Start of INPUT FOR THIS TASK

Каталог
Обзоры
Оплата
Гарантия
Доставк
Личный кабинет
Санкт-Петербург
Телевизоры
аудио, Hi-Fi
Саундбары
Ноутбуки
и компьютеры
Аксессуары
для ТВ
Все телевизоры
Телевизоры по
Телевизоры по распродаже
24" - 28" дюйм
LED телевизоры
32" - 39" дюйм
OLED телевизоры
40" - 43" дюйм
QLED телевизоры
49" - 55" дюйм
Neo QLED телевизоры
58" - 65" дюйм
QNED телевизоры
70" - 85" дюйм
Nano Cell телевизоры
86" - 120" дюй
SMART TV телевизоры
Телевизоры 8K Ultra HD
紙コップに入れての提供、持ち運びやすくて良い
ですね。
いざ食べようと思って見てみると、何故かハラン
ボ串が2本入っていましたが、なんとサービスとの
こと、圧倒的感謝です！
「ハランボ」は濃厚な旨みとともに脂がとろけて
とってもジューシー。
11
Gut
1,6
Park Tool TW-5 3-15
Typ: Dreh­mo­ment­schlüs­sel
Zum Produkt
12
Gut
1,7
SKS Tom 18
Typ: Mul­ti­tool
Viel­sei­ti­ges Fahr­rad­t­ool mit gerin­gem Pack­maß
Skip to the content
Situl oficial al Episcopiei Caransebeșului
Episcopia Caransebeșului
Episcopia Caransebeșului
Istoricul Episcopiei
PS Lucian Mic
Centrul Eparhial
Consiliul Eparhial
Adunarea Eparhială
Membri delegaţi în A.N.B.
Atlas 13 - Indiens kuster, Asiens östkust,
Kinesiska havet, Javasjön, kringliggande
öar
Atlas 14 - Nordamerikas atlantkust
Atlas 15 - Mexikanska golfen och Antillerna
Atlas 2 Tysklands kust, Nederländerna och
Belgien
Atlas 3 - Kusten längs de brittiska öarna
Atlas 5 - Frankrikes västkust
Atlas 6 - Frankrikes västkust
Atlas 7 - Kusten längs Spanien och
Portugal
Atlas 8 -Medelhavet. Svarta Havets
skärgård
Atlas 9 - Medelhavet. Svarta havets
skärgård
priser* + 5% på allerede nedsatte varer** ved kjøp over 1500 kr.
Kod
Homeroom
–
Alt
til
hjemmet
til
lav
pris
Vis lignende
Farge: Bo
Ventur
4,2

End of INPUT FOR THIS TASK

TASK STATEMENT.
Reproduce all of the data above, substituting "Sjökort" for each occurrence of "Atlas" and changing nothing else.

WRITTEN ANSWER.
Каталог
Обзоры
Оплата
Гарантия
Доставк
Личный кабинет
Санкт-Петербург
Телевизоры
аудио, Hi-Fi
Саундбары
Ноутбуки
и компьютеры
Аксессуары
для ТВ
Все телевизоры
Телевизоры по
Телевизоры по распродаже
24" - 28" дюйм
LED телевизоры
32" - 39" дюйм
OLED телевизоры
40" - 43" дюйм
QLED телевизоры
49" - 55" дюйм
Neo QLED телевизоры
58" - 65" дюйм
QNED телевизоры
70" - 85" дюйм
Nano Cell телевизоры
86" - 120" дюй
SMART TV телевизоры
Телевизоры 8K Ultra HD
紙コップに入れての提供、持ち運びやすくて良い
ですね。
いざ食べようと思って見てみると、何故かハラン
ボ串が2本入っていましたが、なんとサービスとの
こと、圧倒的感謝です！
「ハランボ」は濃厚な旨みとともに脂がとろけて
とってもジューシー。
11
Gut
1,6
Park Tool TW-5 3-15
Typ: Dreh­mo­ment­schlüs­sel
Zum Produkt
12
Gut
1,7
SKS Tom 18
Typ: Mul­ti­tool
Viel­sei­ti­ges Fahr­rad­t­ool mit gerin­gem Pack­maß
Skip to the content
Situl oficial al Episcopiei Caransebeșului
Episcopia Caransebeșului
Episcopia Caransebeșului
Istoricul Episcopiei
PS Lucian Mic
Centrul Eparhial
Consiliul Eparhial
Adunarea Eparhială
Membri delegaţi în A.N.B.
Sjökort 13 - Indiens kuster, Asiens östkust,
Kinesiska havet, Javasjön, kringliggande
öar
Sjökort 14 - Nordamerikas atlantkust
Sjökort 15 - Mexikanska golfen och Antillerna
Sjökort 2 Tysklands kust, Nederländerna och
Belgien
Sjökort 3 - Kusten längs de brittiska öarna
Sjökort 5 - Frankrikes västkust
Sjökort 6 - Frankrikes västkust
Sjökort 7 - Kusten längs Spanien och
Portugal
Sjökort 8 -Medelhavet. Svarta Havets
skärgård
Sjökort 9 - Medelhavet. Svarta havets
skärgård
priser* + 5% på allerede nedsatte varer** ved kjøp over 1500 kr.
Kod
Homeroom
–
Alt
til
hjemmet
til
lav
pris
Vis lignende
Farge: Bo
Ventur
4,2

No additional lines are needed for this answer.